1 Entonces
el Reino de los Cielos será como diez vírgenes, que tomaron sus lámparas y
salieron a recibir al esposo. 2 Cinco de ellas eran necias y cinco
prudentes; 3 pero las necias, al tomar sus lámparas, no llevaron
consigo aceite; 4 las prudentes, en cambio, junto con las lámparas
llevaron aceite en sus alcuzas. 5 Como tardaba en venir el esposo,
les entró sueño a todas y se durmieron. 6 A medianoche se oyó una voz: «¡Ya
está aquí el esposo! ¡Salid a su encuentro!» 7 Entonces se
levantaron todas aquellas vírgenes y aderezaron sus lámparas. 8 Y
las necias les dijeron a las prudentes: «Dadnos aceite del vuestro porque
nuestras lámparas se apagan». 9 Pero las prudentes les respondieron:
«Mejor es que vayáis a quienes lo venden y compréis, no sea que no alcance para
vosotras y nosotras». 10 Mientras fueron a comprarlo vino el esposo,
y las que estaban preparadas entraron con él a las bodas y se cerró la puerta. 11
Luego llegaron las otras vírgenes diciendo: «¡Señor, señor, ábrenos!» 12
Pero él les respondió: «En verdad os digo que no os conozco». 13 Por
eso: velad, porque no sabéis el día ni la hora.

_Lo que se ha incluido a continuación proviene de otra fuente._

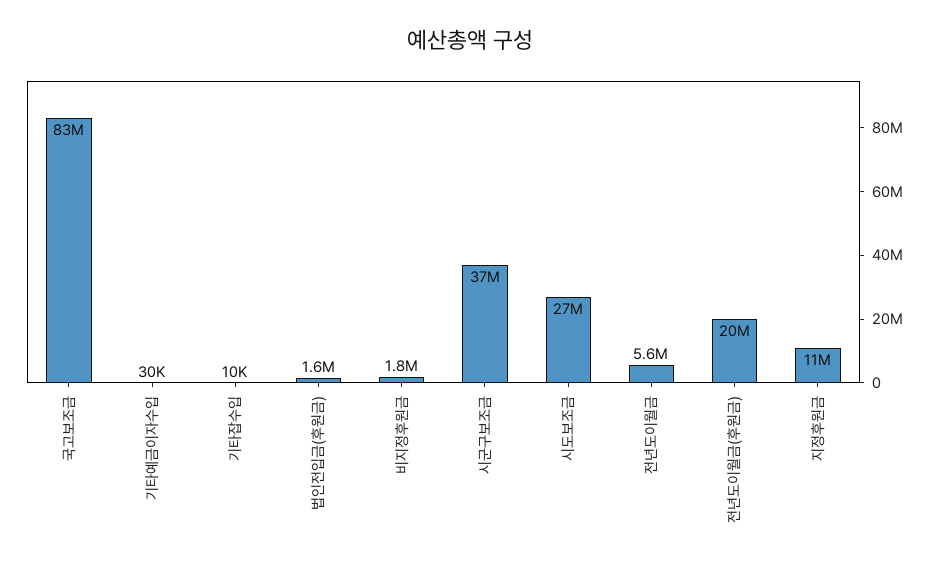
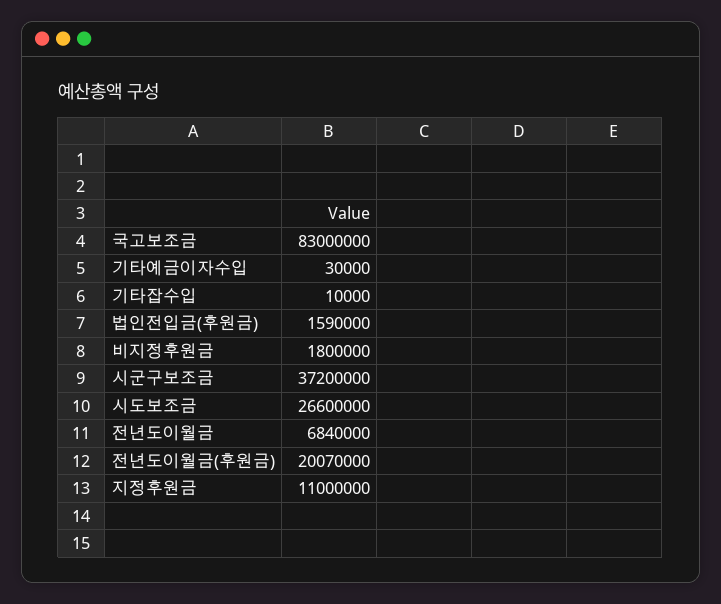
전년도이월금: 5600000 -> 6840000

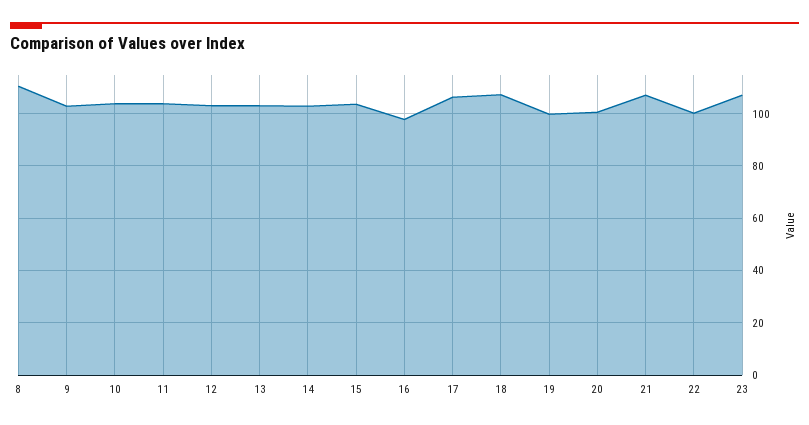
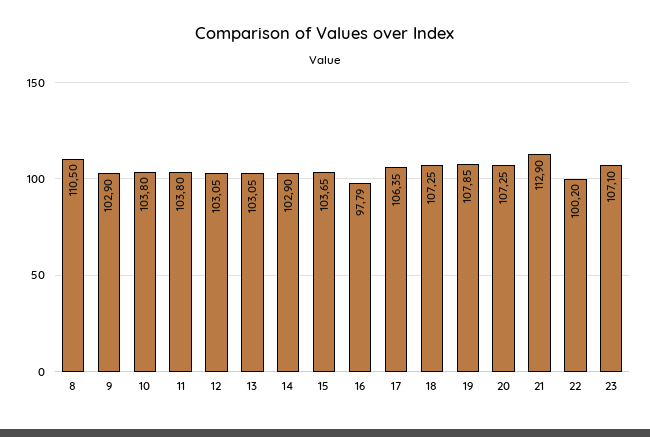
19: 100 -> 107.85
20: 100 -> 107.25
21: 107.5 -> 112.9

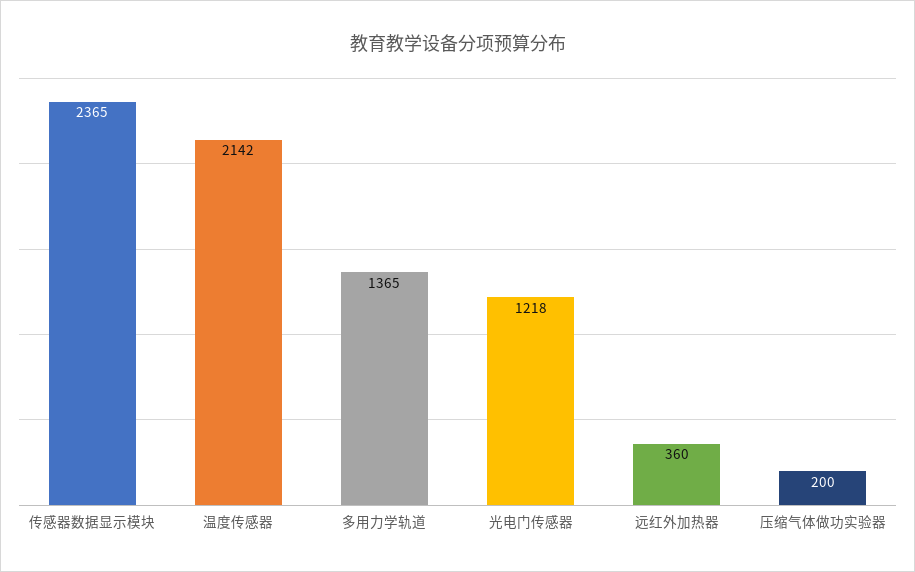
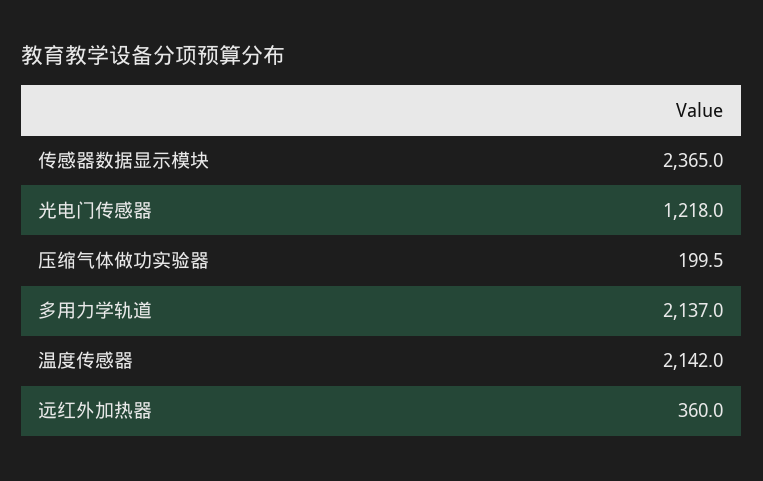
多用力学轨道: 1365 -> 2137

La parábola de las vírgenes necias y prudentes es un ejemplo de la
llamada a estar vigilantes. El Señor dice con claridad que es una parábola que
habla del Reino de los Cielos, y es la única ocasión en que la expresa en
futuro (v. 1). Se refiere, por tanto, a los cristianos que han sido llamados a la Iglesia y han respondido a
esa llamada. Pero no basta con esperar, también hay que actuar: «El
cristianismo no es camino cómodo: no basta estar
en la Iglesia
y dejar que pasen los años. En la vida nuestra, en la vida de los cristianos,
la conversión primera —ese momento único, que cada uno recuerda, en el que se
advierte claramente todo lo que el Señor nos pide— es importante; pero más
importantes aún, y más difíciles, son las sucesivas conversiones. Y para
facilitar la labor de la gracia divina con estas conversiones sucesivas, hace
falta mantener el alma joven, invocar al Señor, saber oír, haber descubierto lo
que va mal, pedir perdón» (S. Josemaría Escrivá, Es Cristo que pasa, n. 57).
En la imagen del lector se representa una de aquellas ruidosas y
largas bodas orientales (cfr Jn 2,1-11). La novia, con sus parientes y amigas,
espera la llegada del novio con su comitiva para ser trasladada a su propia
casa. En la alegoría se descubre enseguida que el esposo representa a
Jesucristo y las vírgenes a las personas invitadas a la boda, es decir, a la
alianza esponsal de Dios con su Iglesia. La enseñanza es clara: no es
suficiente con que estemos en la
Iglesia , esperando sin más el acontecimiento definitivo; hay
que mantener viva la fe y hacer buenas obras: «Vela con el corazón, con la fe,
con la esperanza, con la caridad, con las obras (...); prepara las lámparas,
cuida de que no se apaguen, aliméntalas con el aceite interior de una recta
conciencia; permanece unido al Esposo por el Amor, para que Él te introduzca en
la sala del banquete, donde tu lámpara nunca se extinguirá» (S. Agustín, Sermones 93,17).